Originally posted by: Chriz
I was curious, for encoding videos, what are the differences between Xvid, Mpeg4 (MP4), and H.264? Mainly I'm wondering which is the best quality.
I was kind of curious on Audio too, I'm just using Lame Mp3 to encode.
H.264 or AVC or x264, depending on what you look at will give you the highest quality but sometimes takes a while to encode. Mpeg4 includes xvid and h264 so thats not really a choice.
And good old xvid. Solid and reliable, although compared to x264 it's showing it's age on lower bitrate encodes. And higher bitrates you shouldn't be able to tell the difference. It also takes less CPU power to decode but on modern CPU's at non-HD resolutions this shouldn't be a problem (unless your watching it on an Xbox with XBMC or something
, then you might want to use Xvid, although lower bitrate and lower resolution x264 files will play)
But for max quality, x264+some avisynth filters are hard to beat.
As for audio codecs, lame (mp3) is also starting to show its age.

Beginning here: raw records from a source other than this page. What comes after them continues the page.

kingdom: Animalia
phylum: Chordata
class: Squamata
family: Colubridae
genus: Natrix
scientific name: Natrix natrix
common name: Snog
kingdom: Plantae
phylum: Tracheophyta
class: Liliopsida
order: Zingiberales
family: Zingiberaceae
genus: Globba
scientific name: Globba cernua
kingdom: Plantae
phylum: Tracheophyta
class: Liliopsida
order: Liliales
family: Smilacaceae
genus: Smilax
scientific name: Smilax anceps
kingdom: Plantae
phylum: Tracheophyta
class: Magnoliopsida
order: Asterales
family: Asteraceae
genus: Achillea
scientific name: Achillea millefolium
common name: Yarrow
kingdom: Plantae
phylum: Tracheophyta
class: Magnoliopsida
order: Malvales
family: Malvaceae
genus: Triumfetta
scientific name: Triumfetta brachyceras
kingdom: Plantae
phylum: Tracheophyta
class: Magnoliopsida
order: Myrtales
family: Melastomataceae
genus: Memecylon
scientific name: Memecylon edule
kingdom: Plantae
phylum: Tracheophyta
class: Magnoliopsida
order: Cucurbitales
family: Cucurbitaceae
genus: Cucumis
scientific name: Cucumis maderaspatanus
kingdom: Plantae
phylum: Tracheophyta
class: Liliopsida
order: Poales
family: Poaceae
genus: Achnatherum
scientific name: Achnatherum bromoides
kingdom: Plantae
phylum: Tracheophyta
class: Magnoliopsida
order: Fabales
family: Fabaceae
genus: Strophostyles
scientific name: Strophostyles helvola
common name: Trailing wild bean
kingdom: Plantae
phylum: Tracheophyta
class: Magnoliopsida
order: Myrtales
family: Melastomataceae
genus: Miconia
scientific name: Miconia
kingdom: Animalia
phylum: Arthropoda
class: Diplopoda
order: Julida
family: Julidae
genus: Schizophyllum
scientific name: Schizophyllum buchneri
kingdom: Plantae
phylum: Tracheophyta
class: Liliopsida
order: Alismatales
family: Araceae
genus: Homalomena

Ogg Vorbis beats it (especially the aotuv versions). I consider AAC to be tied with vorbis but I still like vorbis better for the lower amount of CPU resources it takes to decode (important on an Xbox with XBMC
)
Also, check out
AutoMKV. Encodes xvid, wmv, and X264 (which is the same as AVC or h264, just a different encoder name). In mp4, mkv, or avi file packages (avi only supports mp3 and xvid).